I was going to say that it takes a great writer to bring me near tears at the death of Katherine of Aragon. The truth is, Hilary Mantel (author of Bring Up the Bodies, which includes Katherine’s death) is a great writer, but the reality of Katherine of Aragon’s life is as tear-inducing as anything in Thomas Hardy: born Spanish royalty, betrothed to English royalty, married to a king, suffered the death of her infant son, had her daughter taken away from her, was herself thrown away, died soon after. Although Mantel’s portrayal is fiction and although it is hard for some to believe that a woman who died surrounded by servants and wealth was a woman abused, that is part of who she was.

The following is a conversation from Bring Up the Bodies between Thomas Cromwell and the ambassador of Emperor Charles V to England, Eustache Chapuys, in which Chapuys is voicing his regret at having not been present at Katherine’s death. Her words are those of a dying woman abused by her husband for long enough that she came to believe she deserved it.:

He rubs his blue hands. ‘I told her chaplain, you know. When she is on her deathbed, I said, ask her whether Prince Arthur left her a virgin or not. All the world must believe a declaration made by a dying woman. But he is an old man. In his grief and trouble he forgot. So now we will never be sure.’
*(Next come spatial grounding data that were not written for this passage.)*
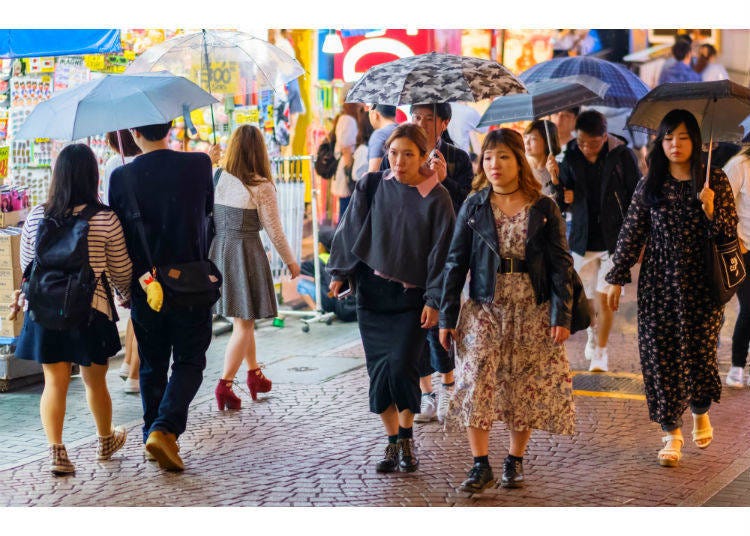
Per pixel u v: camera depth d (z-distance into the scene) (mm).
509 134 5363
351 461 6234
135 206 5934
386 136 7898
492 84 6145
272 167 11367
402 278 5691
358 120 11867
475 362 5418
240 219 7457
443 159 6617
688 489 5672
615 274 6191
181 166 6027
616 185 8250
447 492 5617
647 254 6117
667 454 6102
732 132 6691
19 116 8914
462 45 12859
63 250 5723
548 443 6598
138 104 5676
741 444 6590
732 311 11227
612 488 5691
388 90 6059
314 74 11984
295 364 9219
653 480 5836
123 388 8211
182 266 6012
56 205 5836
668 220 5984
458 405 5449
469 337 5480
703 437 6293
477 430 5457
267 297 7551
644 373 6191
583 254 8492
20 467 6121
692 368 6156
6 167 8859
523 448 5691
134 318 6152
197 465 6172
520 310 5422
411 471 5973
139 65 7785
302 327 10961
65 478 5910
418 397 5812
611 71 8812
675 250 5984
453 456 6344
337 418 7305
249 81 7922
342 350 9891
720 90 6070
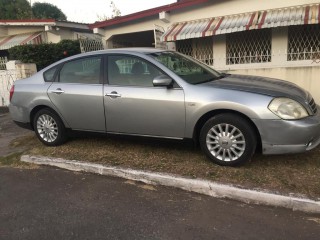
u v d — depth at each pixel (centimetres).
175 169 457
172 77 469
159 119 475
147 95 478
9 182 476
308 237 316
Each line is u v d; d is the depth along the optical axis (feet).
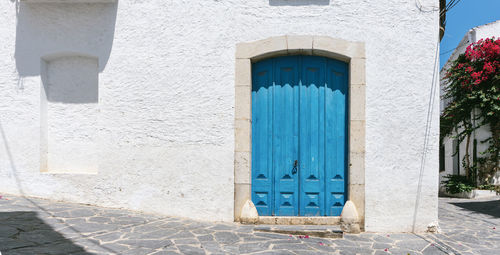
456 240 12.46
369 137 13.52
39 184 14.76
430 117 13.50
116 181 14.29
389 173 13.43
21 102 15.07
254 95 14.38
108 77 14.51
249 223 13.37
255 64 14.47
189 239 11.03
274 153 14.21
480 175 26.02
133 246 9.98
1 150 15.08
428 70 13.61
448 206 21.02
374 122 13.55
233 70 14.02
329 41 13.78
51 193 14.65
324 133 14.17
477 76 24.53
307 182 14.08
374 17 13.79
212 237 11.41
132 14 14.57
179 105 14.15
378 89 13.62
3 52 15.28
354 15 13.83
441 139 35.45
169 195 14.02
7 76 15.20
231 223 13.55
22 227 10.78
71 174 14.55
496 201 23.04
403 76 13.61
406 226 13.35
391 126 13.51
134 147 14.26
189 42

That is a large admission, [Cromwell] thinks: that the truth may be other than what Katherine had told us all these years. ‘But you do know,’ Chapuys says, ‘before I left her, she said a troubling thing to me. She said, “It might be all my fault. That I stood out against the king, when I could have made an honorable withdrawal and let him marry again.” I said to her, madam–because I was amazed–madam, what are you thinking, you have right on your side, the great weight of opinion, lay and clerical –
“Ah, but,” she said to me, “to the lawyers there was doubt in the case. And if I erred, then I drove the king, who does not brook opposition, to act according to his worse nature, and therefore I partly share in the guilt of his sin.” I said to her, good madam, only the harshest authority would say so; let the king bear his own sins, let him answer for them. But she shook her head.’ Chapuys shakes his, distressed, perplexed. ‘All those deaths, the good Bishop Fisher, Thomas More, the sainted monks of the Charterhouse…”I am going out of life,” she said, “dragging their corpses.”